* **WORK INSTRUCTION**
In the entries below, how many lines contain the word "that"? Reply with the number alone.

*** TASK DATA ***

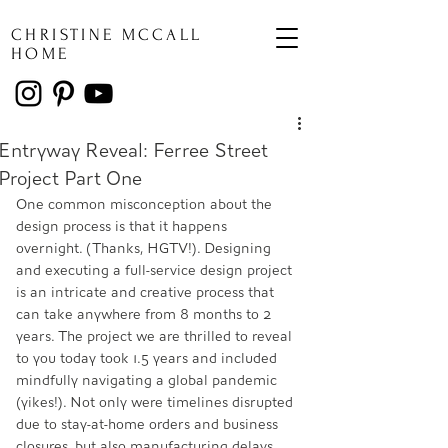
CHRISTINE MCCALL
HOME
Entryway Reveal: Ferree Street
Project Part One
One common misconception about the 
design process is that it happens 
overnight. (Thanks, HGTV!). Designing 
and executing a full-service design project 
is an intricate and creative process that 
can take anywhere from 8 months to 2 
years. The project we are thrilled to reveal 
to you today took 1.5 years and included 
mindfully navigating a global pandemic 
(yikes!). Not only were timelines disrupted 
due to stay-at-home orders and business 
closures, but also manufacturing delays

*** End of TASK DATA ***

* **RESULT FOR THIS TASK**
2